Seeing that returns from traditional asset classes are hard to come by, alternative investments, such as hedge funds and private equity, are a good form of diversification for high-net-worth individuals, says Tan. “Private equity can be a good diversification, especially if the management team has a long track record even though the company is a start-up.”

Hike in US interest rates not a bad thing

A degree of calm returned to the global markets when the US Federal Reserve deferred an interest rate hike in September after employment data showed that private sector hiring was lower than anticipated. 

But the economic turmoil in China, after its stock markets crashed in June, forced regulators to take drastic measures. These resulted in an effective devaluation of the renminbi and a slowdown in the economy. 

Tan says an interest rate hike by the Fed may not be a bad thing as it reflects positively on the strength of the US economy and local trade numbers. “It shows that the economy is recovering … the long and unbroken bull run of the stock market over the past five years is a concern, especially with the Fed’s commitment to raise interest rates soon as it might create some volatility.”

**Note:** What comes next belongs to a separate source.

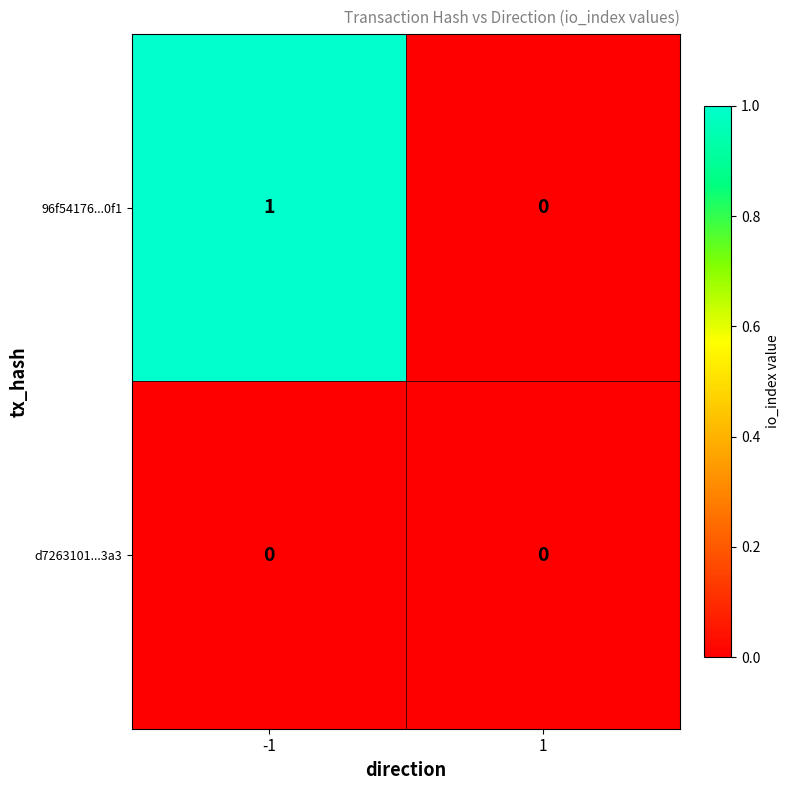

The value of 96f54176...0f1 at -1 is 1. True or false?

True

However, foreign events are not the only contributing factors. The issues surrounding 1Malaysia Development Bhd (1MDB) are also part of the psychological factor that is destabilising the currency, says Tan.

“Our economy is still challenging. We are facing some short-term challenges, especially with regards to long-term political stability. We don’t have much to say about this matter, but we must be realistic about it,” he says.

Asked if the current currency crisis, which has seen the ringgit plunge to its weakest level since 1998, is anything like past event, Tan says it is still considered a “normal economical down cycle”.

“China is slowing down, causing supply-demand imbalance. This is impacting the emerging market, especially commodities-producing countries such as Indonesia and Malaysia. As the region — including China, Southeast Asia and Far East Asia — slows down, foreign investors are pulling funds back to the US, causing other currencies to weaken against the greenback,” says Tan.

“Banks are still in healthy shape, compared with the Asian financial crisis in 1997/98 and the global financial crisis in 2008.”

Tan has mastered the small cap market for decades through the use of economic indicators coupled with nimble hands and years of experience. Pheim manages almost RM1 billion in assets today.